Alex Pryor toyed with the idea of creating a non-profit but decided instead to start a business that would fulfil the same social and environmental goals but be sustained economically by demand for its product.

There’s a deeper reason, too, why he opted to create a business rather than a non-profit. ‘I was questioning the idea that the measurement of success is how much economic return you can bring to the business, regardless of how you conduct that business. You make your money and then, if you’re successful, you give some of it away. I was also aware that with foundations it is never very clear where the money has come from.’ He also felt that too often the supposed beneficiaries of foundation funding get very little of it, and that little creates a form of dependency. ‘Foundations seem to be donating constantly to the same projects and those projects never end up being sustainable in themselves.’

He sees a virtuous circle in which a small enterprise like Guayaki can help to make a big change. ‘As it scales up, the more products it will sell, the more small growers it will help, the more restoration will happen, the more trees will be planted.
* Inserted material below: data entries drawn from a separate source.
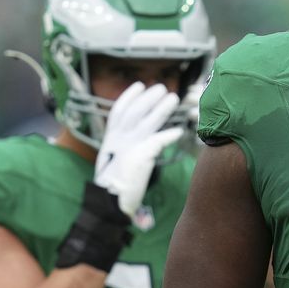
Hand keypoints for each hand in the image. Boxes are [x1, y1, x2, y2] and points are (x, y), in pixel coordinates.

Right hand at [94, 81, 183, 216]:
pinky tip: (178, 131)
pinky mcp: (141, 157)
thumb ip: (131, 148)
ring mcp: (129, 147)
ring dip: (162, 109)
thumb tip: (145, 142)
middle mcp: (119, 140)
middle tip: (162, 88)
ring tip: (174, 99)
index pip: (118, 111)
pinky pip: (158, 141)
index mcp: (111, 139)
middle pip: (135, 112)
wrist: (110, 202)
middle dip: (148, 98)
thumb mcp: (119, 161)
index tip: (139, 85)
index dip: (128, 97)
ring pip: (148, 122)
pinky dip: (168, 135)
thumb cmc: (116, 184)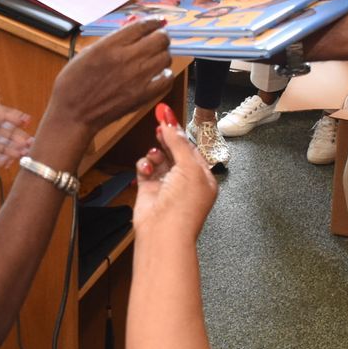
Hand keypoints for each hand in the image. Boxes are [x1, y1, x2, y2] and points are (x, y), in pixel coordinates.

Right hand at [47, 17, 174, 142]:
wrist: (73, 113)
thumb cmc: (74, 83)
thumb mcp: (88, 53)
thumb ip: (112, 40)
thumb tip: (133, 28)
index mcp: (110, 45)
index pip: (142, 26)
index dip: (153, 21)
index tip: (158, 21)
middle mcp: (127, 58)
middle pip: (160, 39)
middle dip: (160, 37)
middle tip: (157, 40)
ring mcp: (137, 78)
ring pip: (166, 57)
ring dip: (162, 55)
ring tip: (154, 59)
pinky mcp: (143, 96)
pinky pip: (167, 79)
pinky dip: (165, 75)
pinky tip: (158, 74)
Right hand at [133, 113, 217, 241]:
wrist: (163, 232)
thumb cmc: (184, 206)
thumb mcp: (189, 167)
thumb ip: (178, 143)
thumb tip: (171, 124)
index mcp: (203, 177)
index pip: (191, 148)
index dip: (180, 133)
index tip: (169, 116)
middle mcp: (186, 181)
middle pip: (175, 151)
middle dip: (167, 139)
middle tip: (159, 125)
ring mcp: (167, 185)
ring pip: (159, 158)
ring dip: (155, 154)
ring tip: (155, 155)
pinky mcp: (149, 189)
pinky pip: (146, 168)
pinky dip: (145, 165)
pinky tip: (147, 169)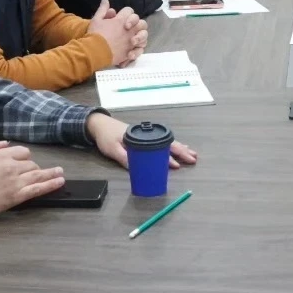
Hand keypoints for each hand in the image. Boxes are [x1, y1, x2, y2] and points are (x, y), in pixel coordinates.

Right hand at [0, 138, 65, 223]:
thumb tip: (6, 142)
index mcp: (2, 155)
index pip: (22, 152)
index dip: (23, 156)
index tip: (22, 161)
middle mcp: (12, 167)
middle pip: (31, 163)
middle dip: (32, 167)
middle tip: (33, 172)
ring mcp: (16, 182)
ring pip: (38, 174)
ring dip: (51, 173)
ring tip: (60, 172)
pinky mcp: (17, 196)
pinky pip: (38, 189)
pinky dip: (50, 185)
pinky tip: (59, 182)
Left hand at [85, 112, 199, 169]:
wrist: (99, 124)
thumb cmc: (106, 136)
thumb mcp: (112, 148)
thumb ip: (124, 158)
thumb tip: (137, 169)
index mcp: (141, 137)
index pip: (159, 148)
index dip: (168, 157)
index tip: (177, 165)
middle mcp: (147, 135)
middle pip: (168, 143)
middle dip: (181, 151)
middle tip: (193, 159)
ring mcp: (147, 136)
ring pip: (168, 142)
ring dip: (180, 148)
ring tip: (192, 154)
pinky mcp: (144, 138)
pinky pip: (162, 142)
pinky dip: (173, 146)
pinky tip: (179, 149)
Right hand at [86, 0, 138, 66]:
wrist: (95, 52)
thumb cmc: (95, 35)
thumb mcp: (96, 19)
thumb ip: (102, 9)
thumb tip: (105, 0)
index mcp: (121, 20)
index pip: (129, 10)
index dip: (125, 12)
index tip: (119, 17)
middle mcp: (130, 30)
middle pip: (141, 22)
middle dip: (137, 23)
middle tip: (129, 27)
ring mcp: (132, 41)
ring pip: (144, 35)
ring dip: (140, 36)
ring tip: (133, 39)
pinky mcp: (131, 51)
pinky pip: (141, 49)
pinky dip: (138, 49)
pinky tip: (132, 49)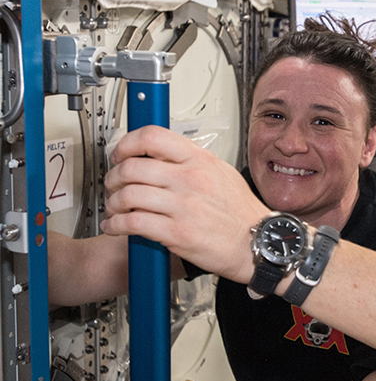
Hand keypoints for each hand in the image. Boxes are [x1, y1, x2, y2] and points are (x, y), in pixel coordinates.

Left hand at [102, 125, 270, 283]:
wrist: (259, 242)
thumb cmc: (242, 212)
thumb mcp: (222, 173)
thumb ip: (193, 161)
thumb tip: (165, 154)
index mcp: (200, 161)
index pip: (152, 137)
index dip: (127, 144)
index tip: (120, 153)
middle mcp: (190, 179)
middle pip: (132, 167)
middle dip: (113, 177)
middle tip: (113, 184)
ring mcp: (183, 206)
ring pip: (127, 195)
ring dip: (112, 203)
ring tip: (114, 208)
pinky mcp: (177, 233)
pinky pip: (132, 223)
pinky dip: (116, 225)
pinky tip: (116, 226)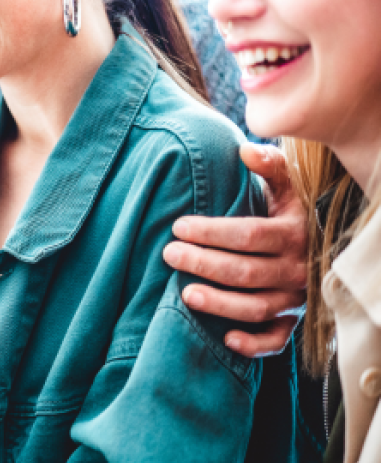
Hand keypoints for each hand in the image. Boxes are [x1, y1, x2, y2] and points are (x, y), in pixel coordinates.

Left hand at [163, 143, 307, 357]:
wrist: (322, 245)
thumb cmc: (291, 213)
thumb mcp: (288, 187)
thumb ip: (271, 167)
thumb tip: (245, 148)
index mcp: (293, 234)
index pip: (249, 234)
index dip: (212, 232)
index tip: (178, 226)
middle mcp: (296, 269)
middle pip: (246, 271)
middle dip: (204, 263)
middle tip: (169, 254)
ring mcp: (294, 298)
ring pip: (255, 306)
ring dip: (219, 303)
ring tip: (184, 293)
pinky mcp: (291, 320)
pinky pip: (276, 339)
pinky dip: (253, 344)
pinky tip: (225, 338)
As long as the social and environmental indicators are sustained, the business will grow and sustain itself, and the environment and the social context will sustain itself as well.’

Other small businesses could get involved as well, he says. ‘We don’t want the people we work with to depend 100 per cent on Guayaki. We create bridges with other businesses, or we empower people to create their own businesses. That way, we help build the conditions for them to be able to do what they want, to really live their dreams.’